Initially, I thought it was an I/O issue, so I mounted a memory disk and changed the path to continue using the torchvision dataloader, but the speed didn’t change much…

Then I checked the resource usage and found that the CPU usage was almost maxed out (I could only request 2 CPUs and one V100…), but the GPU usage was very low, which basically confirmed that the bottleneck was the CPU processing speed.

Later, I found some information that NVIDIA has a library called DALI that can use the GPU for image preprocessing, providing a complete pipeline from input, decoding to transformation. It includes common operations like pad/crop and supports various frameworks such as PyTorch/Caffe/MXNet.

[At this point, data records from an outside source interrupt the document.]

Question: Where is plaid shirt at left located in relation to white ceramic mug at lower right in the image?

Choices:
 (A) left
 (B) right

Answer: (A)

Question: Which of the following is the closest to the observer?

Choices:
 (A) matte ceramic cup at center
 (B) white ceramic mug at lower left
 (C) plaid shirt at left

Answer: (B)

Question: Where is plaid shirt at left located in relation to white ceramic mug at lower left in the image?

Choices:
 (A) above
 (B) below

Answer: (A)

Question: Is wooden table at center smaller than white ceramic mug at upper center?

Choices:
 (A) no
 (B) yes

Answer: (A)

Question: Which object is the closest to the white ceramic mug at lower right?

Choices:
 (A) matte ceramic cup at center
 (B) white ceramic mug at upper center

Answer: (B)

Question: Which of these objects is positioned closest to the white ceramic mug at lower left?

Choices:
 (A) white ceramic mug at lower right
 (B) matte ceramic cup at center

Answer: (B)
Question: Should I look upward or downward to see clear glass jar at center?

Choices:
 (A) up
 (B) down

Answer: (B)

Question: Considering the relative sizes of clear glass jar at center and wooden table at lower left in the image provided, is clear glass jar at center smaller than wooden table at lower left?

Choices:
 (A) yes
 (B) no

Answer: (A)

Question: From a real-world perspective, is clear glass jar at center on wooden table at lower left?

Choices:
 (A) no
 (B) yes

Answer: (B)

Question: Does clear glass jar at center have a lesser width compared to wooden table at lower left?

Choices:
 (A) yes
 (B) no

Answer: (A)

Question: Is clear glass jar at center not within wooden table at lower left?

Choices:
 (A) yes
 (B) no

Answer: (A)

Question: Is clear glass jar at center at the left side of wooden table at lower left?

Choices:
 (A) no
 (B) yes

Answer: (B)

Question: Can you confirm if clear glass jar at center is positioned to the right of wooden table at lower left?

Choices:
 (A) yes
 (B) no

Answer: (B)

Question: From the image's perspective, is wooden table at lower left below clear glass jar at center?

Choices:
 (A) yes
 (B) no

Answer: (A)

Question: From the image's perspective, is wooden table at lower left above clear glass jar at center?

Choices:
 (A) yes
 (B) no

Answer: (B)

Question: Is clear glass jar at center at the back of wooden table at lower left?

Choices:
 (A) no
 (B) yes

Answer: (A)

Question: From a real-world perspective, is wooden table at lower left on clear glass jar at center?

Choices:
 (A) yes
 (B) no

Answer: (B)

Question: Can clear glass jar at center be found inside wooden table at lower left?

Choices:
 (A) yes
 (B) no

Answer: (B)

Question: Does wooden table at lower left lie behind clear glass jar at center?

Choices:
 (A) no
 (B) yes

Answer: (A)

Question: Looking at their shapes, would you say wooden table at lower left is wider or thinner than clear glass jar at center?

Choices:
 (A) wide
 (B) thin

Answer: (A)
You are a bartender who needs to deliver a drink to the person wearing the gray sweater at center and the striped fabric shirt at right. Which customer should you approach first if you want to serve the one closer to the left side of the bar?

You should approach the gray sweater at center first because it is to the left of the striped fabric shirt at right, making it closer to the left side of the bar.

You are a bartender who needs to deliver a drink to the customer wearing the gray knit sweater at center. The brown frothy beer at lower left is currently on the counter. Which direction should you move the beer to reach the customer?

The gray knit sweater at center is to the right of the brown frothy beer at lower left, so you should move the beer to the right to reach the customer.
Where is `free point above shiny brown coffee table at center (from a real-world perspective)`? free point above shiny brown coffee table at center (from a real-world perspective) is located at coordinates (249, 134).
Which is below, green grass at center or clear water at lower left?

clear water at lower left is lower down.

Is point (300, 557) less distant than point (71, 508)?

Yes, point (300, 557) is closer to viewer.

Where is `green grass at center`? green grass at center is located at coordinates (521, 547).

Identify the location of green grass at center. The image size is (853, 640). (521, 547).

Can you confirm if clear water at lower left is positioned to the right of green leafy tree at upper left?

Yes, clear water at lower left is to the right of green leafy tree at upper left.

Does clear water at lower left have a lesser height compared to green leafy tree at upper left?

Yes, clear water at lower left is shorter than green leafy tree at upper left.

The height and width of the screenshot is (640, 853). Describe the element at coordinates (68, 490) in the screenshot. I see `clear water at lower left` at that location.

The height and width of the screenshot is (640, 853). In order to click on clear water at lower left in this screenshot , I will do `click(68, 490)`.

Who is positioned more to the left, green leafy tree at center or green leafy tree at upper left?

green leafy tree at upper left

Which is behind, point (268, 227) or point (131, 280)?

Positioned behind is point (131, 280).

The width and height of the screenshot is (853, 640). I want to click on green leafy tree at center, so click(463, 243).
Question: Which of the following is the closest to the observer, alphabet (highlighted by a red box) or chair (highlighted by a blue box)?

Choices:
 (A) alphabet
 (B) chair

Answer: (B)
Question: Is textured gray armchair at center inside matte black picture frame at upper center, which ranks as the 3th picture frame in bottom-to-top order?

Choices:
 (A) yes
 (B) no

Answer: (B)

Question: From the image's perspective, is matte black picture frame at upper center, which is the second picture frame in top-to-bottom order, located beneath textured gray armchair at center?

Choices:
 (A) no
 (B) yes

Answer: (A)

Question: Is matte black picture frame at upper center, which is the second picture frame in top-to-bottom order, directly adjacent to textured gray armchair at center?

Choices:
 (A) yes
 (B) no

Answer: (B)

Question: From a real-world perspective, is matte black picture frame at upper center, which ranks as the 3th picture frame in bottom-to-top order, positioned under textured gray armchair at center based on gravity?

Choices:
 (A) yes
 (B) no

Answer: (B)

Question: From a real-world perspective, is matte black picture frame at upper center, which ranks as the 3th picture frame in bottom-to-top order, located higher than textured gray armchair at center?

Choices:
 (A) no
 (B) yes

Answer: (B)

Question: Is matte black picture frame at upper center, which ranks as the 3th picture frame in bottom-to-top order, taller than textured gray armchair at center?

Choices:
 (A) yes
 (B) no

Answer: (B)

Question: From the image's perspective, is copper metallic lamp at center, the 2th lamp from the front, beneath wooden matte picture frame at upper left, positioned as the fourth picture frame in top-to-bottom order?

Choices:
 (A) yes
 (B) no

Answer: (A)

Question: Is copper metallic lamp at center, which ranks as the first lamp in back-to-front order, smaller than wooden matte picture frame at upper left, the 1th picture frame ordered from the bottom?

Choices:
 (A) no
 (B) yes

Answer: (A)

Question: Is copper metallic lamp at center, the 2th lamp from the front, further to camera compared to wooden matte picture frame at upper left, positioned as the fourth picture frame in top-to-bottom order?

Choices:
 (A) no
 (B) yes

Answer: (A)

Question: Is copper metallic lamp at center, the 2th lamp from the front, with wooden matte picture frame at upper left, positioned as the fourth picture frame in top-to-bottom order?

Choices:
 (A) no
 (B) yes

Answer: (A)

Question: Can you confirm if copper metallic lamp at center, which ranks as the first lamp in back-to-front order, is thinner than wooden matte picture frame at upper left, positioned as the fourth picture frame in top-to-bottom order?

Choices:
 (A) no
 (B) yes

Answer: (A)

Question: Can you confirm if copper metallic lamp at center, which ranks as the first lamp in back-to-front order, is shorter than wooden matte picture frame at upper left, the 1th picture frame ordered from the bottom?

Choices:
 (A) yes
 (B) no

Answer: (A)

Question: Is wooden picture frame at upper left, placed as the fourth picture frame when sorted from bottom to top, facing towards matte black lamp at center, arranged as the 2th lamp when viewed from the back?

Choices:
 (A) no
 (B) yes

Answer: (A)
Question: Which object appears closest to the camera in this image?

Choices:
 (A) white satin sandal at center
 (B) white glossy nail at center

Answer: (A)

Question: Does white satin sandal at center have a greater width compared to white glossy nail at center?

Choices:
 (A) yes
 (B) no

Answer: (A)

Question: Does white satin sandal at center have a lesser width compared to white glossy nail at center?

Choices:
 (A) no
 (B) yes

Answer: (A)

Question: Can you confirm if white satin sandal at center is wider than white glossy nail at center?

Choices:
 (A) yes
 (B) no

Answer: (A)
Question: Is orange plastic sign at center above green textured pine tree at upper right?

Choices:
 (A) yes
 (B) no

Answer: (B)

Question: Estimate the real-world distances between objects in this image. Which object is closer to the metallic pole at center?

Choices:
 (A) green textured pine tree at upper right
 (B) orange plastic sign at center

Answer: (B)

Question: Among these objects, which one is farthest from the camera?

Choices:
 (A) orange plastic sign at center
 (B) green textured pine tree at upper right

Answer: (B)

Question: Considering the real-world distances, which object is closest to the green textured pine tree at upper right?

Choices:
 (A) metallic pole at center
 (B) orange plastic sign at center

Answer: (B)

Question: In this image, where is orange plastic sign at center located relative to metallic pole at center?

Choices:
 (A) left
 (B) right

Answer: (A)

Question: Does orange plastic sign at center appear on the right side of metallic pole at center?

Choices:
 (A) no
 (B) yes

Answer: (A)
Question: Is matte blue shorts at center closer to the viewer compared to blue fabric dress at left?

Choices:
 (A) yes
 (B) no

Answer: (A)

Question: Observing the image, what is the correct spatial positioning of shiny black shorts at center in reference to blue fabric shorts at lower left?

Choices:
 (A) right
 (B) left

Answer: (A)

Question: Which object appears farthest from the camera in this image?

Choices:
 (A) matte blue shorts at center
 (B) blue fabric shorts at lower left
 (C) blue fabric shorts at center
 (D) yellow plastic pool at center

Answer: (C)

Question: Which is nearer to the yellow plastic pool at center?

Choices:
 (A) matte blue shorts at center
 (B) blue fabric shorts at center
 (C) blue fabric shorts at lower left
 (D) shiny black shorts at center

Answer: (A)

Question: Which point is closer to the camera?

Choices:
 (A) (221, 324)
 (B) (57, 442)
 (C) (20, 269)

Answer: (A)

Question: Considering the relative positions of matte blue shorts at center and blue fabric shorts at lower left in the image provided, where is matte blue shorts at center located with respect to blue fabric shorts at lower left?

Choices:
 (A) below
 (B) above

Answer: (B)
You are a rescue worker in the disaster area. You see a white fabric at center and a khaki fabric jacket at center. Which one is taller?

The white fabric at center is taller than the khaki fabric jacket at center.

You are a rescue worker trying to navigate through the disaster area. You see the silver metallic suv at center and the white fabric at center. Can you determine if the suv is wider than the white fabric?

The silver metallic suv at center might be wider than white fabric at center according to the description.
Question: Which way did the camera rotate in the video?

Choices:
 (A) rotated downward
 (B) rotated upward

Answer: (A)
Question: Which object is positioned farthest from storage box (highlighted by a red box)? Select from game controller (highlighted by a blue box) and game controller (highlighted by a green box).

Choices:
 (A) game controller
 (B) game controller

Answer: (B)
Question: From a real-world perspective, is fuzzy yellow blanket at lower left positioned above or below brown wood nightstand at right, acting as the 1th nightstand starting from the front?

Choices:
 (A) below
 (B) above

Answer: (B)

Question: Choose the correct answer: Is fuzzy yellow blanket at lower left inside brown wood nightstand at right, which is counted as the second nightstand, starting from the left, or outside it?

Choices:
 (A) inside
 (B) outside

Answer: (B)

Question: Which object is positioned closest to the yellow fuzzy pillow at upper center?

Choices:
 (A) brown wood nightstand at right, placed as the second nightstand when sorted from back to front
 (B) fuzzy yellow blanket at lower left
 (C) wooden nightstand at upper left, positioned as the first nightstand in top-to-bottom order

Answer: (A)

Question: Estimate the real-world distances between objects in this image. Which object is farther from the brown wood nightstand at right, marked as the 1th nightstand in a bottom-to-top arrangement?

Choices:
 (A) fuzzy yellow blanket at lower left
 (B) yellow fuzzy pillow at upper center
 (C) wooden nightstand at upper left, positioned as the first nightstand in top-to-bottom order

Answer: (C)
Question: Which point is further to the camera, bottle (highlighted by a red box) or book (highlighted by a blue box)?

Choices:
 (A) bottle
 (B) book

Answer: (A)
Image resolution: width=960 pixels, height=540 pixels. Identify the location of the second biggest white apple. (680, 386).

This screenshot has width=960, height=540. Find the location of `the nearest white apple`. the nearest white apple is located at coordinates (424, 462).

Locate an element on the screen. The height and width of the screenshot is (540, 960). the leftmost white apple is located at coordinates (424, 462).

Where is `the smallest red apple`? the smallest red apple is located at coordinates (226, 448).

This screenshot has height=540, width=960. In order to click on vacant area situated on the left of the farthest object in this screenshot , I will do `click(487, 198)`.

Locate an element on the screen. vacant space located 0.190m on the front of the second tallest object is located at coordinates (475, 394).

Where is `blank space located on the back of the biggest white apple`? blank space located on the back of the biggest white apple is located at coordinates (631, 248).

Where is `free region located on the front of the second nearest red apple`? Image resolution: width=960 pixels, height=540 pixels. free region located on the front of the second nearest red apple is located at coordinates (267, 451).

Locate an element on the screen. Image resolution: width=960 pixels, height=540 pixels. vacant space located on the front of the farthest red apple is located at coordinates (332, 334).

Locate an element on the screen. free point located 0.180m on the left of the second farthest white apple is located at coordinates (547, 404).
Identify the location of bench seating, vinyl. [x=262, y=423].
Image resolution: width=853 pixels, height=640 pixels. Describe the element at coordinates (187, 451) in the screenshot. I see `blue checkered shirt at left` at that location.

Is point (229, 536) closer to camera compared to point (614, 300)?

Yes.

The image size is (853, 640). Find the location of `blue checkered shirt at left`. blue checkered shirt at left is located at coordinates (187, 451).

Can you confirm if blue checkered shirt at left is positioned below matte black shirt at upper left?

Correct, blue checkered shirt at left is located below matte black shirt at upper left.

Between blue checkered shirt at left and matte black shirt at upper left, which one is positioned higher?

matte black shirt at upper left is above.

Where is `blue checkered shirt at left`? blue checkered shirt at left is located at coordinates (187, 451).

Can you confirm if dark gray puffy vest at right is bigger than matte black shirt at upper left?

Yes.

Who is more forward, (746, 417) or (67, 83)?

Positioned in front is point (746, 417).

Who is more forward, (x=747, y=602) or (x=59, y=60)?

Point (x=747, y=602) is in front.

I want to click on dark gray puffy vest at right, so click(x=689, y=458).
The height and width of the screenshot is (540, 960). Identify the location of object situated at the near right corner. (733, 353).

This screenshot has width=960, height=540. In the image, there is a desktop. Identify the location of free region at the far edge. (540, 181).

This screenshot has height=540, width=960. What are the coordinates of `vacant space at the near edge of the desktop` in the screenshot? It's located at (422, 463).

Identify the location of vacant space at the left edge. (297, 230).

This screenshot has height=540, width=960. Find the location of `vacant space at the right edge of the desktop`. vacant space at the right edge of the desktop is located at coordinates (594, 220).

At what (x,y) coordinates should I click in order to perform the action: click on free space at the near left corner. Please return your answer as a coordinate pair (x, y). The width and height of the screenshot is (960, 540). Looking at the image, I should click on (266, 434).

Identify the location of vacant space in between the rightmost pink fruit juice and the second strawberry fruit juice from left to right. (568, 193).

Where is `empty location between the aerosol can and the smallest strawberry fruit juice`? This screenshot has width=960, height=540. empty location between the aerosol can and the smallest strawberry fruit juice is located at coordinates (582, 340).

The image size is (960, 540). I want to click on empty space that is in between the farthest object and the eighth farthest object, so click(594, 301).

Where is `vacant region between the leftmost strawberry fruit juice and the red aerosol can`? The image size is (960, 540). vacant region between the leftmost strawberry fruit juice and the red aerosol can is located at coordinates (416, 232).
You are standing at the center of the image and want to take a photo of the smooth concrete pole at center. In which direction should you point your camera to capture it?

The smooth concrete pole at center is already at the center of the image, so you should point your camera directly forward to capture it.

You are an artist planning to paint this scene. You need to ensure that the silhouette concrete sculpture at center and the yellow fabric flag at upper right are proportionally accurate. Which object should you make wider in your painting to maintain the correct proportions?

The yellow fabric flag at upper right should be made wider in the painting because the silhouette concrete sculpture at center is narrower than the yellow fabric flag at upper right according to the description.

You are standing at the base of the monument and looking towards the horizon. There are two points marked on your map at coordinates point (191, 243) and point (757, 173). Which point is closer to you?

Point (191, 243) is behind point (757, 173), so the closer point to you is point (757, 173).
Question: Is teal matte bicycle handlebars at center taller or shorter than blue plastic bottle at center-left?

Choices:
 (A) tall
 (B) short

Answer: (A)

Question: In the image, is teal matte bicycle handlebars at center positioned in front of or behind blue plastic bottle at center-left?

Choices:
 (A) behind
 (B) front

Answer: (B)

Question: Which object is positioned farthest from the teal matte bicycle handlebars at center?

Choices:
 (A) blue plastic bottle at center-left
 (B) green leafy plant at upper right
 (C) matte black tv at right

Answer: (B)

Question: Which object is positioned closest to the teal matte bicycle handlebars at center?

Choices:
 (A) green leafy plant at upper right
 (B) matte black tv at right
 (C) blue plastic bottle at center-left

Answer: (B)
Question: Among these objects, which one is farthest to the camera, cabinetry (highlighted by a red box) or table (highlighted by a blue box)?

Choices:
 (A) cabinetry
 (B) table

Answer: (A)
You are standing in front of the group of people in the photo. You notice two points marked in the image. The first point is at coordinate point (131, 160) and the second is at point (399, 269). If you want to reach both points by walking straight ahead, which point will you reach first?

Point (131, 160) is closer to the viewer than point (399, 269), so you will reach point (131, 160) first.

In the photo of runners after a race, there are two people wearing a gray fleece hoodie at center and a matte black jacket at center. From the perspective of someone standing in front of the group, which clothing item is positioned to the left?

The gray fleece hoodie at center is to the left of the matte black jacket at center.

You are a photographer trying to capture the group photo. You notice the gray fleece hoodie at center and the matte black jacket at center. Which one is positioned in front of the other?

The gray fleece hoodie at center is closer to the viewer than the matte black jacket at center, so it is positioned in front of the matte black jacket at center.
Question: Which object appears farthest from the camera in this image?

Unfortunately, I couldn’t find a CIFAR pipeline in the official documentation, so I wrote one myself based on the ImageNet version. Initially, I encountered some pitfalls (I used a JPEG version of CIFAR for decoding to save time, which resulted in a significant drop in accuracy without an apparent reason, so I had to read from CIFAR’s binary files). In the end, I achieved the same accuracy, and looking at the speed and resource usage, the total time was reduced from a day to an hour, and GPU usage increased significantly.


Regarding ImageNet training acceleration, I initially copied the entire dataset to the mounted memory disk (160GB was roughly enough, taking less than 10 minutes from copying to decompression). I found that using the torchvision dataloader for training was also unstable, so I directly used DALI’s official dataloader, and the speed took off as well (couldn’t find the training images from that time). Then, combined with Apex for mixed precision and distributed training, requesting 4 V100s, GPU usage could stabilize above 95, and with 8 V100s, it could stabilize above 90. Finally, with 16 V100s and 32 CPUs, it could stabilize around 85 (resource usage showed CPU maxed out, otherwise GPU could probably reach above 95). Running MobileNet on ImageNet with 16 V100s only takes 2 minutes per epoch.

The dataloader I wrote is on GitHub. The accuracy I tested is similar to the torchvision version, but the speed is much faster. I’ll also write some other common dataloader DALI versions and upload them when I have time.